Councils to be reassessed for business rates shakeup


Levels of need in council areas will be re-evaluated as part of the planned devolution of business rates to authorities, it has been revealed.

Stuart Hoggan, deputy director of local government finance reform and settlement, confirmed a new way to assess need would be developed as part of the redistribution system for retention and called on his department to help with the development of the new system.

The move comes after George Osborne unveiled a radical new business rates system that will see councils gain full control over rates in their area by 2020. While the changes will allow councils to benefit by keeping the money from any increase in business rate profits, the Government will be withdrawing its support top-up grant.

Critics have warned economic inequality could increase

Some commentators have voiced their concerns that the business rates overhaul will allow wealthy councils with high demand for new business to make even greater profits, while those with less demand or lack space for development will see their spending power drop.

Frances O’Grady, General Secretary of the British Trades Union Congress, said that the communities in most need investment are those with the weakest business revenue base.

Business rates devolution will not help British industry according to major commerce groups. The British Retail Consortium (BRC), Confederation of British Industry and the Association of Convenience Retailers have all spoken out against the proposed changes, with the BRC describing them as a “great panacea” to the government’s many inequities.

A way of measuring relative needs and resources needs to be introduced

The full devolution of business rates will see government rates end as well as additional responsibilities passed to town halls to make the switch financially neutral. Total revenue support grant for 2016/17 is estimated to be nearly £7.2 billion, while total business rate revenue is around £26 billion.

Speaking at the Local Government Association’s annual local government finance conference, Hoggan said a new way of measuring need would be developed to account for the fact that “the instance of business rates is different from the instance of need to spend”.

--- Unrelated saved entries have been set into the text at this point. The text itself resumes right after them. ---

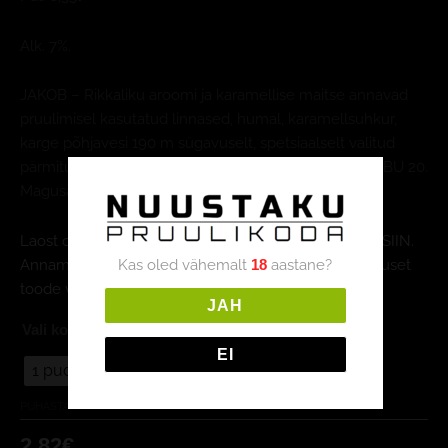
Alk. 7%.
JAKOB – Rikkaliku aroomi ja karamellise maitse annavad
pruulimisel kasutatud linnased, humal, karamellsuhkur,
karge põhjavesi 190 m sügavuselt, spetsiaalselt valitud
pärmitüvi ja ale-õlule omane pinnakääritus meetod. IBU 20.
Magusalt kangeim Nuustaku Pruulikoja õlu!
Laost otsa lõppenud toote ostupäringu saad esitada SIIN.
Kas oled vähemalt
aastane?
Anname sinule teada meie pruuligraafikust ja võimaluset
18
toode valmistada.
JAH
Vali kogus
: 1 pudel
EI
1 pudel
kast (24tk)
PUHASTA
2,82
€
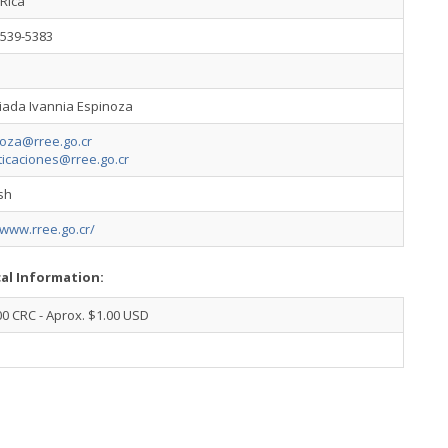
Rica
2539-5383
iada Ivannia Espinoza
noza@rree.go.cr
ticaciones@rree.go.cr
sh
/www.rree.go.cr/
cal Information:
0 CRC - Aprox. $1.00 USD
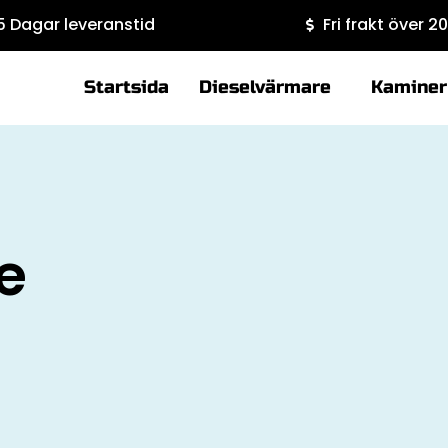
5 Dagar leveranstid
Fri frakt över 2
Startsida
Dieselvärmare
Kaminer
e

He added: “There’s a future proofing issue there – we will have a position at day one in the system, but when do we return to reset the needs baseline, and how responsive is that over time?”

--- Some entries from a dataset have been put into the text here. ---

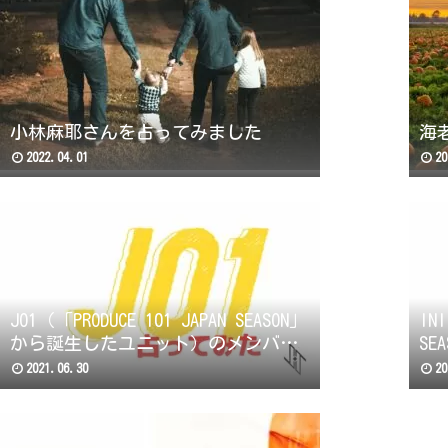
小林麻耶さんを占ってみました
海
2022.04.01
20
JO1（「PRODUCE 101 JAPAN SEASON」
IN
から誕生したユニット）のメンバー
S
で2021年運気が良いTOP3を勝手に占
勝
2021.06.30
20
ってみました。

“The other side of the coin to being responsive to changes in need is the continuing incentive that you see from business rates growth, so there’s a balance between needs and incentive there that needs to be struck.”

The current system of local retention may become redundant

The baseline for the current system of local retention of half of business rate growth was set in April 2013. A system of top ups and tariffs based on council’s formula grant allocations was introduced to ensure a fair starting point for all authorities. These were reviewed at regular intervals and reset accordingly.

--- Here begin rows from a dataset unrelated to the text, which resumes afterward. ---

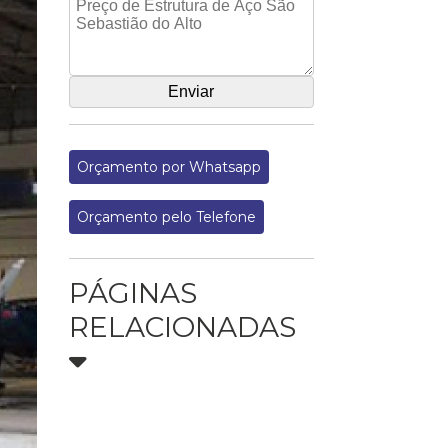
Orçamento por Whatsapp
Orçamento pelo Telefone
PÁGINAS
RELACIONADAS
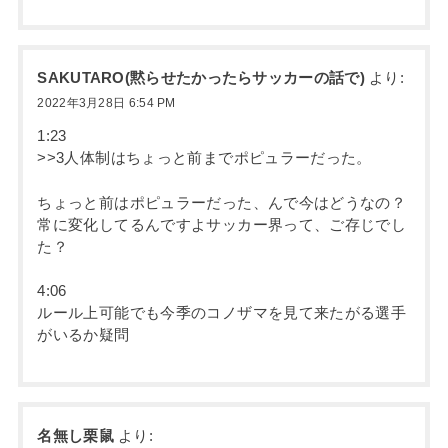
SAKUTARO(黙らせたかったらサッカーの話で)
より:
2022年3月28日 6:54 PM
1:23
>>3人体制はちょっと前までポピュラーだった。
ちょっと前はポピュラーだった、んで今はどうなの？
常に変化してるんですよサッカー界って、ご存じでし
た？
4:06
ルール上可能でも今季のコノザマを見て来たがる選手
がいるか疑問
名無し栗鼠
より:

Hoggan said the way resets would work in a fully localised system was also an open issue and it was not yet possible to guarantee that full-scale resets would take place under the new scheme.

He added: “The commitment is to 100% retention to the sector as a whole, but it’s not out of the question that it would be the right thing to do a re-allocation periodically. But there may be other ways of doing this that don’t require these big resets, and that’s the thinking we want to do with you.”